SUPPLIED INFORMATION Block Start

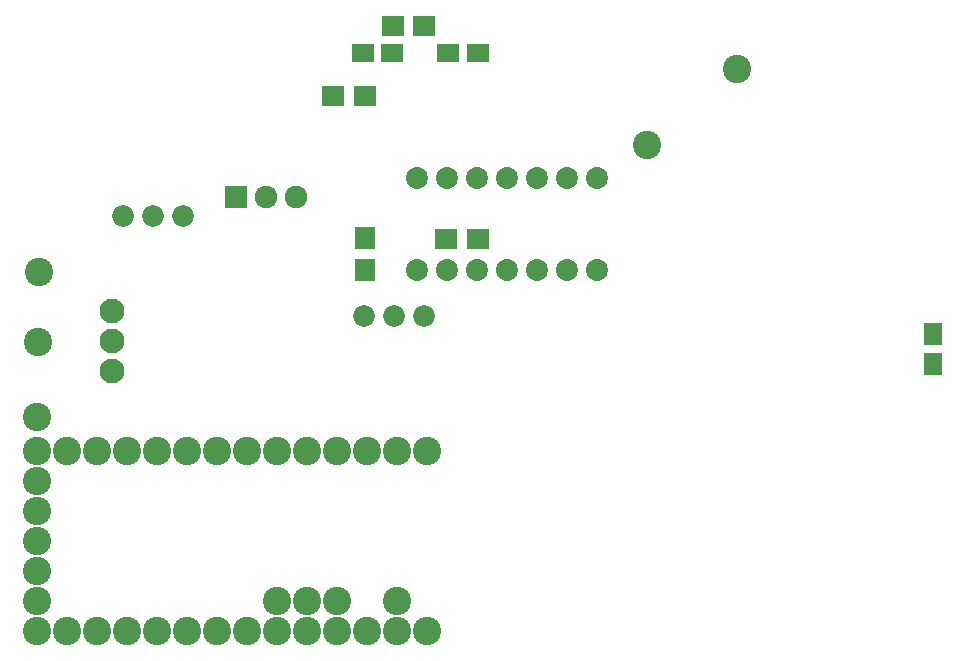
<source format=gbr>
G04 #@! TF.FileFunction,Soldermask,Bot*
%FSLAX46Y46*%
G04 Gerber Fmt 4.6, Leading zero omitted, Abs format (unit mm)*
G04 Created by KiCad (PCBNEW 4.0.7) date 02/09/18 11:12:53*
%MOMM*%
%LPD*%
G01*
G04 APERTURE LIST*
%ADD10C,0.100000*%
%ADD11C,1.840000*%
%ADD12C,2.400000*%
%ADD13C,2.100000*%
%ADD14R,1.650000X1.900000*%
%ADD15R,1.900000X1.650000*%
%ADD16R,1.700000X1.900000*%
%ADD17R,1.900000X1.700000*%
%ADD18C,1.920000*%
%ADD19R,1.920000X1.920000*%
%ADD20C,1.860000*%
G04 APERTURE END LIST*
D10*
D11*
X65405000Y-57079000D03*
X67945000Y-57079000D03*
X70485000Y-57079000D03*
D12*
X37747000Y-65659000D03*
X37800000Y-59250000D03*
D13*
X44058000Y-59210000D03*
X44058000Y-61750000D03*
X44058000Y-56670000D03*
D14*
X113576000Y-58597000D03*
X113576000Y-61097000D03*
D15*
X65298000Y-34788000D03*
X67798000Y-34788000D03*
D11*
X50094000Y-48621000D03*
X47554000Y-48621000D03*
X45014000Y-48621000D03*
D16*
X65451000Y-50486000D03*
X65451000Y-53186000D03*
D17*
X62749000Y-38420000D03*
X65449000Y-38420000D03*
X70519000Y-32512000D03*
X67819000Y-32512000D03*
X72330000Y-50516000D03*
X75030000Y-50516000D03*
D12*
X37859000Y-53365000D03*
X89330000Y-42590000D03*
X97008000Y-36190000D03*
D18*
X57132000Y-47001000D03*
X59672000Y-47001000D03*
D19*
X54592000Y-47001000D03*
D20*
X69898000Y-45396000D03*
X72438000Y-45396000D03*
X74978000Y-45396000D03*
X77518000Y-45396000D03*
X80058000Y-45396000D03*
X82598000Y-45396000D03*
X85138000Y-45396000D03*
X69898000Y-53156000D03*
X72438000Y-53156000D03*
X74978000Y-53156000D03*
X77518000Y-53156000D03*
X80058000Y-53156000D03*
X82598000Y-53156000D03*
X85138000Y-53156000D03*
D12*
X70752000Y-68504000D03*
X68212000Y-68504000D03*
X65672000Y-68504000D03*
X63132000Y-68504000D03*
X60592000Y-68504000D03*
X58052000Y-68504000D03*
X55512000Y-68504000D03*
X52972000Y-68504000D03*
X50432000Y-68504000D03*
X47892000Y-68504000D03*
X45352000Y-68504000D03*
X42812000Y-68504000D03*
X40272000Y-68504000D03*
X37732000Y-68504000D03*
X37732000Y-71044000D03*
X37732000Y-73584000D03*
X37732000Y-76124000D03*
X37732000Y-78664000D03*
X37732000Y-81204000D03*
X37732000Y-83744000D03*
X40272000Y-83744000D03*
X42812000Y-83744000D03*
X45352000Y-83744000D03*
X47892000Y-83744000D03*
X50432000Y-83744000D03*
X52972000Y-83744000D03*
X55512000Y-83744000D03*
X58052000Y-83744000D03*
X60592000Y-83744000D03*
X63132000Y-83744000D03*
X65672000Y-83744000D03*
X68212000Y-83744000D03*
X70752000Y-83744000D03*
X68212000Y-81204000D03*
X63132000Y-81204000D03*
X60592000Y-81204000D03*
X58052000Y-81204000D03*
D15*
X72527000Y-34801000D03*
X75027000Y-34801000D03*
M02*

</source>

SUPPLIED INFORMATION Block End

PROBLEM REQUIREMENTS:
A faithful copy of all the lines above is needed, with the pictures omitted.

ANSWER TO THIS PROBLEM:
<source format=gbr>
G04 #@! TF.FileFunction,Soldermask,Bot*
%FSLAX46Y46*%
G04 Gerber Fmt 4.6, Leading zero omitted, Abs format (unit mm)*
G04 Created by KiCad (PCBNEW 4.0.7) date 02/09/18 11:12:53*
%MOMM*%
%LPD*%
G01*
G04 APERTURE LIST*
%ADD10C,0.100000*%
%ADD11C,1.840000*%
%ADD12C,2.400000*%
%ADD13C,2.100000*%
%ADD14R,1.650000X1.900000*%
%ADD15R,1.900000X1.650000*%
%ADD16R,1.700000X1.900000*%
%ADD17R,1.900000X1.700000*%
%ADD18C,1.920000*%
%ADD19R,1.920000X1.920000*%
%ADD20C,1.860000*%
G04 APERTURE END LIST*
D10*
D11*
X65405000Y-57079000D03*
X67945000Y-57079000D03*
X70485000Y-57079000D03*
D12*
X37747000Y-65659000D03*
X37800000Y-59250000D03*
D13*
X44058000Y-59210000D03*
X44058000Y-61750000D03*
X44058000Y-56670000D03*
D14*
X113576000Y-58597000D03*
X113576000Y-61097000D03*
D15*
X65298000Y-34788000D03*
X67798000Y-34788000D03*
D11*
X50094000Y-48621000D03*
X47554000Y-48621000D03*
X45014000Y-48621000D03*
D16*
X65451000Y-50486000D03*
X65451000Y-53186000D03*
D17*
X62749000Y-38420000D03*
X65449000Y-38420000D03*
X70519000Y-32512000D03*
X67819000Y-32512000D03*
X72330000Y-50516000D03*
X75030000Y-50516000D03*
D12*
X37859000Y-53365000D03*
X89330000Y-42590000D03*
X97008000Y-36190000D03*
D18*
X57132000Y-47001000D03*
X59672000Y-47001000D03*
D19*
X54592000Y-47001000D03*
D20*
X69898000Y-45396000D03*
X72438000Y-45396000D03*
X74978000Y-45396000D03*
X77518000Y-45396000D03*
X80058000Y-45396000D03*
X82598000Y-45396000D03*
X85138000Y-45396000D03*
X69898000Y-53156000D03*
X72438000Y-53156000D03*
X74978000Y-53156000D03*
X77518000Y-53156000D03*
X80058000Y-53156000D03*
X82598000Y-53156000D03*
X85138000Y-53156000D03*
D12*
X70752000Y-68504000D03*
X68212000Y-68504000D03*
X65672000Y-68504000D03*
X63132000Y-68504000D03*
X60592000Y-68504000D03*
X58052000Y-68504000D03*
X55512000Y-68504000D03*
X52972000Y-68504000D03*
X50432000Y-68504000D03*
X47892000Y-68504000D03*
X45352000Y-68504000D03*
X42812000Y-68504000D03*
X40272000Y-68504000D03*
X37732000Y-68504000D03*
X37732000Y-71044000D03*
X37732000Y-73584000D03*
X37732000Y-76124000D03*
X37732000Y-78664000D03*
X37732000Y-81204000D03*
X37732000Y-83744000D03*
X40272000Y-83744000D03*
X42812000Y-83744000D03*
X45352000Y-83744000D03*
X47892000Y-83744000D03*
X50432000Y-83744000D03*
X52972000Y-83744000D03*
X55512000Y-83744000D03*
X58052000Y-83744000D03*
X60592000Y-83744000D03*
X63132000Y-83744000D03*
X65672000Y-83744000D03*
X68212000Y-83744000D03*
X70752000Y-83744000D03*
X68212000Y-81204000D03*
X63132000Y-81204000D03*
X60592000Y-81204000D03*
X58052000Y-81204000D03*
D15*
X72527000Y-34801000D03*
X75027000Y-34801000D03*
M02*

</source>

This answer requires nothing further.